The Name Game What Should Berlin Call Its Airport?

Einstein, Dietrich, Willy Brandt or von Stauffenberg? The answer is sure to be political -- but one problem with German names is that they don't fly in the rest of the world.

One day we'll all have airports: John F. Kennedy, Willy Brandt, and then-German Chancellor Konrad Adenauer, left to right, Berlin 1963.

One day we'll all have airports: John F. Kennedy, Willy Brandt, and then-German Chancellor Konrad Adenauer, left to right, Berlin 1963.

Berlin's first major international airport may be far from finished -- opening day is at least four years off -- but politicians have already started squabbling over its name. Should it be the Albert Einstein Airport? Marlene-Dietrich International? Or something to do with Claus Schenk Graf von Stauffenberg, the Nazi officer who led a failed plot to assassinate Hitler in 1944?

A Social Democrat in the Berlin state legislature kicked off the debate by suggesting Willy Brandt for the honor. Brandt was a mayor of West Berlin who went on to be West German chancellor in the early 1970s, during the détente or thawed phase of the Cold War. He won a Nobel Peace Prize in 1971 for his policies during détente.

At a memorial celebration for Brandt on Wednesday in Berlin, lawmaker Michael Müller said naming the airport after Brandt would be appropriate because Brandt was associated with Berlin but had an international profile.

Of course, he was also a Social Democrat, like Müller himself. Rivals from the Christian Democrats lost no time suggesting other names, like Einstein, Dietrich and von Stauffenberg.

Naming Names

Berlin has three smallish airports at the moment, a legacy of the Cold War. The Communist-built one in Schönefeld -- which is further outside the city than the others -- will be expanded into a modern international facility by fall 2011 at the earliest. (The date may be delayed, again.) It already has a working title: Berlin-Brandenburg International. But it doesn't have a name name.
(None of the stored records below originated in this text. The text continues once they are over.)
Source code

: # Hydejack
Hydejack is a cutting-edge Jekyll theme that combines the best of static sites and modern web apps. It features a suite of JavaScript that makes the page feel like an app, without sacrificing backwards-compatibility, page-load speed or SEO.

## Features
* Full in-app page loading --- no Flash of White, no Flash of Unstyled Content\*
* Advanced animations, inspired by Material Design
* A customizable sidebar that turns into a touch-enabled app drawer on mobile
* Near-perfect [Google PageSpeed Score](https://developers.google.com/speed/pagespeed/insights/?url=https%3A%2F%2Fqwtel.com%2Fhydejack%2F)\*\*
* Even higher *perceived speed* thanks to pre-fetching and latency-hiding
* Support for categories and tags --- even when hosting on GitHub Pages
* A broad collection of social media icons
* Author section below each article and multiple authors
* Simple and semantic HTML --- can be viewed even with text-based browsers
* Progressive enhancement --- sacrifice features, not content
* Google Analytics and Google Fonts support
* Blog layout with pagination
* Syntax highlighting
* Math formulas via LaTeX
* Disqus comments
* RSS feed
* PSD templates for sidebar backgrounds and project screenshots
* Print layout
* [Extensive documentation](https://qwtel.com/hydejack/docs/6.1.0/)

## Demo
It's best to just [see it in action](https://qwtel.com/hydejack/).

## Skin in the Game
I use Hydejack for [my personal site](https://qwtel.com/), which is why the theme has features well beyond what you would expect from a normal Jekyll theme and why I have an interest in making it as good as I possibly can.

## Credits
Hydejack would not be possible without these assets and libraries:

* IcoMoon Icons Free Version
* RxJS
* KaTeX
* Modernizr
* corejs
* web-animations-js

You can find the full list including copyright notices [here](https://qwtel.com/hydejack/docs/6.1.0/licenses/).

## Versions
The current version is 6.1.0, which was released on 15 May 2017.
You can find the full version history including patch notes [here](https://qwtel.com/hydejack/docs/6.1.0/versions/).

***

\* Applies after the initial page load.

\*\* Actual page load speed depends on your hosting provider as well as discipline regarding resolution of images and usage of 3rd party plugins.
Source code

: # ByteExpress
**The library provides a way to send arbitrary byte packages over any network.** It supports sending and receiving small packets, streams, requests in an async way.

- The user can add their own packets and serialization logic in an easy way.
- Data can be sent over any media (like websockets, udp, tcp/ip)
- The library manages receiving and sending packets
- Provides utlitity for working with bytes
Cities have named airports after politicians since at least 1947, when New York renamed its "North Beach Airport" after Fiorello LaGuardia, the mayor who championed its construction. New York's other airport, Idlewild, became "John F. Kennedy" in 1963, after the US president was assassinated. In the meantime some cities have branched out into artists like John Lennon (Liverpool) or Frederic Chopin (Warsaw), or even soccer players like George Best (Belfast City).

One Berlin paper, Die Tageszeitung, has suggested christening the new airport "Bertolt Brecht International" -- not because Berlin's most famous playwright was so fond of air travel but because his name wouldn't change the initials (BBI).

On some level, though, it doesn't matter. Even the Social Democrats who recommended Willy Brandt for the honor recognize that almost no one in the world refers to the Cologne/Bonn Airport by its other eminent name: "Konrad Adenauer."